Depending on your child’s illness, your child may require a transition back into their school routine.

We recommend that families meet with your child’s school to discuss the diagnosis and the need to balance participation and accommodation. If your child requires support, your treatment team can provide a letter for you to give to the school to describe your child’s illness and their requirements. Most schools are quite responsive but if you require additional support, contact your treatment team for further support.

If your child requires assistance to attend school, speak to your team for assistance. The occupational and physiotherapist may be available to assist with practical supports, if needed.

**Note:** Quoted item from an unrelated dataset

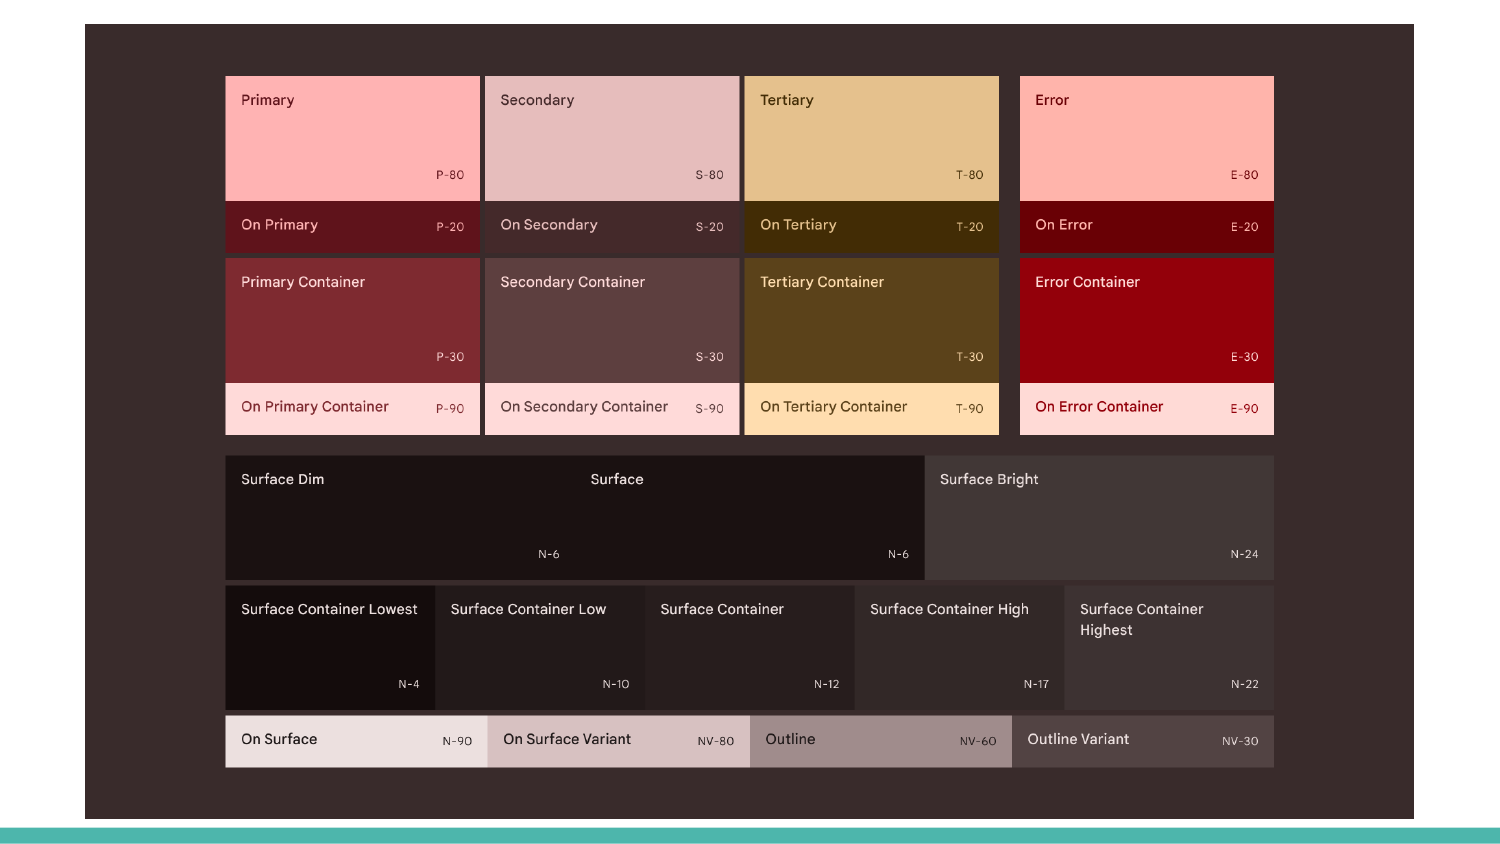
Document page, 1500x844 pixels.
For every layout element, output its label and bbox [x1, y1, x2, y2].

picture [85, 24, 1415, 819]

Arthritis Australia has developed a resource for teachers, which both parents and teachers have found helpful in supporting children and young people to remain engaged at school.

Can my child play sport?

It is very important for people with chronic illnesses to stay as active so that their muscles stay strong and joints don’t become stiff.

When first diagnosed, or when there is a lot of inflammation in the joints physical activity might need to be limited until the joint symptoms settle down.

The physiotherapist or doctor can provide specific advice about what types of activities are appropriate and will advise when it is safe to return to your usual level of exercise and sport.

In the long term the goal is to participate in sport at school and other activities.

  • This physiotherapy guide, although written specifically for Juvenile Idopathic Arthritis, provides general advice on physical activity.

What happens when my child turns 18?

If they receive care through one of the paediatric rheumatology services, when they turn 18yrs old they will need to start to receive their care in an adult facility.

Moving from children’s services to adults services is called “transition”.

Transition from children’s to adult services is quite individualised and there are support services available in NSW to support young people through this transition.

Some young people who have complex health needs or see multiple specialists or they live in areas with limited access to service.